ParamTypeRequiredDescription
expressioncallableYesFunction taking an ibis.Table, returning a boolean column. True = pass, False = fail
namestrYesName for this check
invertboolNoIf True, invert the expression (True = fail)

Severity Levels

Each check has a severity that controls pipeline behaviour on failure:

SeverityDefaultBehaviour
errorYesMarks the model as failed when quality.fail_on_error: true in config
warnLogs a warning but the pipeline continues

If severity is omitted, it defaults to error.

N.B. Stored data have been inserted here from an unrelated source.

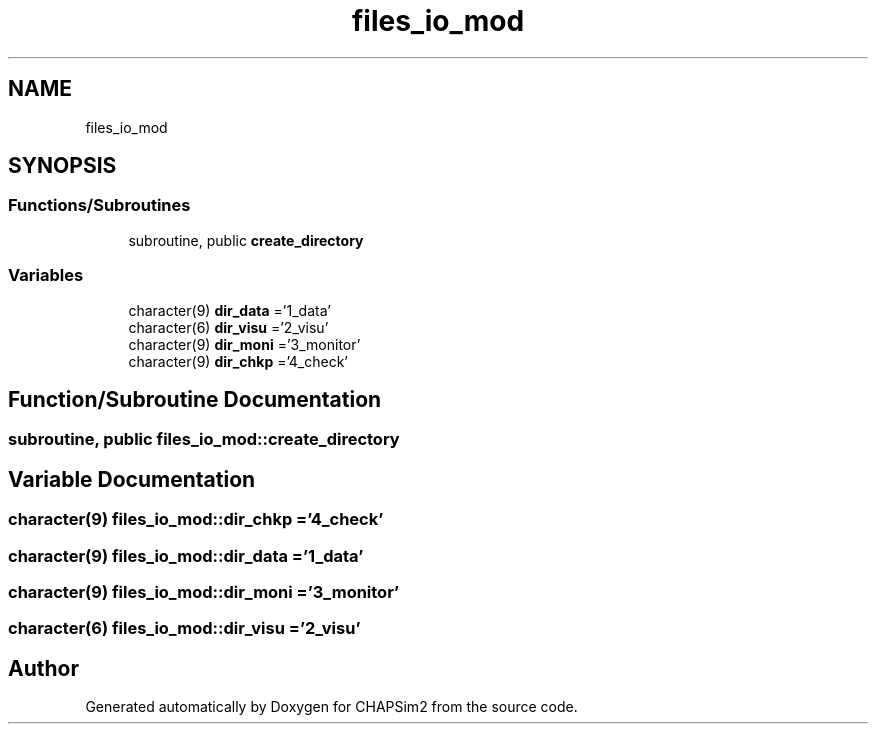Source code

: .TH "files_io_mod" 3 "Thu Jan 26 2023" "CHAPSim2" \" -*- nroff -*-
.ad l
.nh
.SH NAME
files_io_mod
.SH SYNOPSIS
.br
.PP
.SS "Functions/Subroutines"

.in +1c
.ti -1c
.RI "subroutine, public \fBcreate_directory\fP"
.br
.in -1c
.SS "Variables"

.in +1c
.ti -1c
.RI "character(9) \fBdir_data\fP ='1_data'"
.br
.ti -1c
.RI "character(6) \fBdir_visu\fP ='2_visu'"
.br
.ti -1c
.RI "character(9) \fBdir_moni\fP ='3_monitor'"
.br
.ti -1c
.RI "character(9) \fBdir_chkp\fP ='4_check'"
.br
.in -1c
.SH "Function/Subroutine Documentation"
.PP 
.SS "subroutine, public files_io_mod::create_directory"

.SH "Variable Documentation"
.PP 
.SS "character(9) files_io_mod::dir_chkp ='4_check'"

.SS "character(9) files_io_mod::dir_data ='1_data'"

.SS "character(9) files_io_mod::dir_moni ='3_monitor'"

.SS "character(6) files_io_mod::dir_visu ='2_visu'"

.SH "Author"
.PP 
Generated automatically by Doxygen for CHAPSim2 from the source code\&.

Set quality.fail_on_error: false (the default) to run all checks without stopping the pipeline, regardless of severity. This is useful during development when you want visibility into data issues without blocking runs.

Results Storage

Quality check results are persisted in the state database after each run. Each result includes:

FieldDescription
check_nameAuto-generated or custom name (e.g. not_null_id)
check_typeThe check type (not_null, unique, etc.)
table_nameModel that was checked
statuspassed, failed, skipped, or error
severityerror or warn
messageHuman-readable result description
failed_rowsNumber of rows that failed
total_rowsTotal rows checked
duration_secondsHow long the check took

Results are accessible via the REST API at /api/quality/results.

Example: Full Pipeline

from interlace import model

@model(
    name="customers",
    materialise="table",
    strategy="merge_by_key",
    primary_key=["id"],
    quality_checks=[
        {"type": "not_null", "column": "id", "severity": "error"},
        {"type": "not_null", "column": "email", "severity": "error"},
        {"type": "unique", "column": "email"},
        {"type": "accepted_values", "column": "tier", "values": ["free", "pro", "enterprise"]},
        {"type": "row_count", "min_count": 1, "severity": "warn"},
    ],
)
def customers(raw_customers):
    return raw_customers.filter(raw_customers.active == True)

With matching config:

quality:
  enabled: true
  fail_on_error: true

During interlace run, after customers is materialised, all five checks execute automatically. If email contains NULLs or duplicates, the model is marked as failed and the pipeline stops. If row_count drops to zero, a warning is logged but execution continues.

Key Points

  • Checks run automatically after materialisation – no extra step needed.
  • Ephemeral models skip quality checks (no persisted table to validate against).
  • Quality results are stored per-run for historical tracking and trend analysis.
  • Use warn severity for non-blocking checks during development.
  • Decorator-level checks take precedence over config-level checks for the same model.
  • The expression check type is Python-only and cannot be defined in YAML.